Kepler's recording of dips in the light coming from the KOI-5 in 2009 aroused excitement when such events were very new. However, interference from the system's stars made making KOI-5Ab, as the possible world was named, a major challenge. “There were easier pickings than KOI-5Ab, and we were learning something new from Kepler every day so that KOI-5 was mostly forgotten.” Dr David Ciardi of NASA's Exoplanet Science Institute said in a statement.
By 2018 Kepler had been replaced by TESS (Transiting Exoplanet Survey Satellite), which also picked up dips in brightness coming from the system. The slight reduction in light occurs every 5 days as if a planet very close to its star keeps passing in front.

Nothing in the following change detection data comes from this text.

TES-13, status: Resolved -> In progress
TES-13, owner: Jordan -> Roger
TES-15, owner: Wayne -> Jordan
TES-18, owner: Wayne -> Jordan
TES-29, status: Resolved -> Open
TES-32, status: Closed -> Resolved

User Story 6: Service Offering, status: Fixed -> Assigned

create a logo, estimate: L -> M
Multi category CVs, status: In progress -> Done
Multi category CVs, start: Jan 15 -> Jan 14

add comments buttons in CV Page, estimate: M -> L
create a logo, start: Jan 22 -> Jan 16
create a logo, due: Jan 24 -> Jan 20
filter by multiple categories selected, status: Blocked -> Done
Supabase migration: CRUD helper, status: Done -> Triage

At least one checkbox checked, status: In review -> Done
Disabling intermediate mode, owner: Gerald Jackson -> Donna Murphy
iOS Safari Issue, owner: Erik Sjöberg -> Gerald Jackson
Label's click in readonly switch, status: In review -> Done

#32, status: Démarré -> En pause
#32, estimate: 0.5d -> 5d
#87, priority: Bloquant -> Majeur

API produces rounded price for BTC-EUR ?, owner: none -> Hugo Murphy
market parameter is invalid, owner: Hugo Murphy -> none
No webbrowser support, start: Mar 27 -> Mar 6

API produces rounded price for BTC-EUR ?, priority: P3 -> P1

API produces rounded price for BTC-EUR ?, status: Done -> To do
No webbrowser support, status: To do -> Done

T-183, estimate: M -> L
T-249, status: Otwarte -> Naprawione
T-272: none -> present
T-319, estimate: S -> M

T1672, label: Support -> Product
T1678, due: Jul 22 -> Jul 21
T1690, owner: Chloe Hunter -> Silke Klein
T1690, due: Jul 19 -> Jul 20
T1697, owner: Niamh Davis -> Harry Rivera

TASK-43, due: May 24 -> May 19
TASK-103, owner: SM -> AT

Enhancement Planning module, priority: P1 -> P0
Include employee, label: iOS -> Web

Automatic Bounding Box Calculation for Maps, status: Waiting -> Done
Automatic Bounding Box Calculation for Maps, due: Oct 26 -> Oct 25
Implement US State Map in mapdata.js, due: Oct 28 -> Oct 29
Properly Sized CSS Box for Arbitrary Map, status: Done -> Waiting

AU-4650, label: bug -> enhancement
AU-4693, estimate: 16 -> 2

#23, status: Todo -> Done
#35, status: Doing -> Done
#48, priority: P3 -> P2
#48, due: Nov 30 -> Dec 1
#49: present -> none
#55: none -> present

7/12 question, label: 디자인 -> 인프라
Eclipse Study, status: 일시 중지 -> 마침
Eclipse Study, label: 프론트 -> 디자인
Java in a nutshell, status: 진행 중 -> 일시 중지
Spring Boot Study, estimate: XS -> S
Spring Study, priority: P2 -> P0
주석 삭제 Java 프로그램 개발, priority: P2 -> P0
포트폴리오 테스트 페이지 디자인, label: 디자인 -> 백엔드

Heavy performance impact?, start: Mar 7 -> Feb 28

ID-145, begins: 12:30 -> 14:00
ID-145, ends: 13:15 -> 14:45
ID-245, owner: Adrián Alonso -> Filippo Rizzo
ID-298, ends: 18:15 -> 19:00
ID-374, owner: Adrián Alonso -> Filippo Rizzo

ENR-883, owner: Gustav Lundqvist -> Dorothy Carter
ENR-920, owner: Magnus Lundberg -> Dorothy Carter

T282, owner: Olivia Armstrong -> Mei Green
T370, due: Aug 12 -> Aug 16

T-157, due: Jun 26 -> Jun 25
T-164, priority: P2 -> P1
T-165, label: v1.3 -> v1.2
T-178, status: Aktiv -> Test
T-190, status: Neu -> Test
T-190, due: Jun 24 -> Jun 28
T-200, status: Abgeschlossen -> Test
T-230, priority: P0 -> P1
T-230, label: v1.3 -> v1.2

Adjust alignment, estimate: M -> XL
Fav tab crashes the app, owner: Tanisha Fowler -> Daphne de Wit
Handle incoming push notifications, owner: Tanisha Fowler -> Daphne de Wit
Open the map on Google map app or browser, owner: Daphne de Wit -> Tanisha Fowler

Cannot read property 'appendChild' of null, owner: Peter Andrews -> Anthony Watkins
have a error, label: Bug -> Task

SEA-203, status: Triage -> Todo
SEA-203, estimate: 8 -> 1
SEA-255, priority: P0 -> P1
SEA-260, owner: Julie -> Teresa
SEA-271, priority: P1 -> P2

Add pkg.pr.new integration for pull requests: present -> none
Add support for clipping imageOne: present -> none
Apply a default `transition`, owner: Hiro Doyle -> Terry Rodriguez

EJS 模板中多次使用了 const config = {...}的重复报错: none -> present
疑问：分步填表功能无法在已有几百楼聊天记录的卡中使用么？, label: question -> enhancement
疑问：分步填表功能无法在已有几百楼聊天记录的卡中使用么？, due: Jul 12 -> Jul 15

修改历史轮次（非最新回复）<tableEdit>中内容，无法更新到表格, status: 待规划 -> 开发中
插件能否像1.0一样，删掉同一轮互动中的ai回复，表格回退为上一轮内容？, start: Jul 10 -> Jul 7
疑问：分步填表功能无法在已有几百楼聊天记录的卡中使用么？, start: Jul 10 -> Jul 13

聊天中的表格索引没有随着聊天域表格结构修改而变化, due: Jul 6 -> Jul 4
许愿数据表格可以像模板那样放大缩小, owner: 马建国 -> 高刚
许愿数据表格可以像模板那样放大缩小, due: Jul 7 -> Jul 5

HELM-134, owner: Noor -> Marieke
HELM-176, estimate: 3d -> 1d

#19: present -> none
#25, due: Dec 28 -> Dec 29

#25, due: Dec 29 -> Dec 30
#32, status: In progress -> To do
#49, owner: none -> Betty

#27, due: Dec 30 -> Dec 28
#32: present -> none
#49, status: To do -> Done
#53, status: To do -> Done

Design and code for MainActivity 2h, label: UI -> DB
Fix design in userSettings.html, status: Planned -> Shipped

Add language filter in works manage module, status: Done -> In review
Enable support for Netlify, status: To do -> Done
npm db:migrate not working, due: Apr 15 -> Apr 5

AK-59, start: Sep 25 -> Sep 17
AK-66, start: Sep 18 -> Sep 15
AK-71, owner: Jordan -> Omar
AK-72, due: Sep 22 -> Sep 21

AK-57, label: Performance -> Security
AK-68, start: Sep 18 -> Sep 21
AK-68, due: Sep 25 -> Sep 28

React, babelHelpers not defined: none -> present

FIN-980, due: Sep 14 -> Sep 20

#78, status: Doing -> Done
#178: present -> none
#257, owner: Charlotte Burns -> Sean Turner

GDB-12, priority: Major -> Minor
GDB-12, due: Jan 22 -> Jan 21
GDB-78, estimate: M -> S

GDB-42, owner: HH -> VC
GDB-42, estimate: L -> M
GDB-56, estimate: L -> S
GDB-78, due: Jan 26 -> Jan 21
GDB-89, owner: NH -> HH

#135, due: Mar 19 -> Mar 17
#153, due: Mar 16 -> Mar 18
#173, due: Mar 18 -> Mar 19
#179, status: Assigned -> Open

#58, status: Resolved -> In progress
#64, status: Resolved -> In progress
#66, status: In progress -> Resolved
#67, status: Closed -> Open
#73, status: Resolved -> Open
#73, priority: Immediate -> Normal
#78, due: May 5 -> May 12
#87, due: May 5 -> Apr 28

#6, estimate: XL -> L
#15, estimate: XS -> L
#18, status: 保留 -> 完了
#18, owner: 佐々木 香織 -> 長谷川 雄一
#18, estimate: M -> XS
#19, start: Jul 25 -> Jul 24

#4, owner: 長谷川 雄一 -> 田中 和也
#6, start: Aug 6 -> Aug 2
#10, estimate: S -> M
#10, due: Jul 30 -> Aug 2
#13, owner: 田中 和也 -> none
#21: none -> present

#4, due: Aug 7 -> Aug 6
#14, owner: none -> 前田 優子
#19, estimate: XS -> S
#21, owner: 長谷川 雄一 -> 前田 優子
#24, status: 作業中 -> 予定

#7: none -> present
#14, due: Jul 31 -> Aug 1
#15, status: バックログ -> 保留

Ciardi used spectral data collected at the Keck telescope to reveal a wobble in KOI-5A, the brightest star in the system, consistent with a 5-day orbit of a mass about half that of Saturn. The findings were presented at the American Astronomical Society's virtual meeting.
Putting together observations from the two satellites and the Keck, Gemini North and Palomar observatories Ciardi has revealed a highly unexpected feature of the system – the orbits of the star KOI-5B and the planet KOI-5Ab are 50 degrees out of alignment. Planets form from a common disk of gas and dust, leading to orbits in a common plane
Planets and stars in multi-star systems are expected to be the same, although of course, we have fewer examples to confirm this. KOI-5C's orbit is so far from the other two stars (taking 400 years to go around) a misalignment would be unsurprising. Instead of having formed from the same disk, it could be a captured star that passed nearby.
KOI-5B is a different matter. It and KOI-5A circle each other every 30 years – similar to Saturn's journey. They almost certainly formed together. Ciardi and colleagues think some interaction between KOI-5B and KOI-5Ab must have thrown the unfortunate planet out of its orbit, likely also explaining its close, and very hot, orbit to its star.
“We don’t know of many planets that exist in triple-star systems, and this one is extra special because its orbit is skewed,” Ciardi said. “We still have a lot of questions about how and when planets can form in multiple-star systems and how their properties compare to planets in single-star systems. By studying this system in greater detail, perhaps we can gain insight into how the universe makes planets."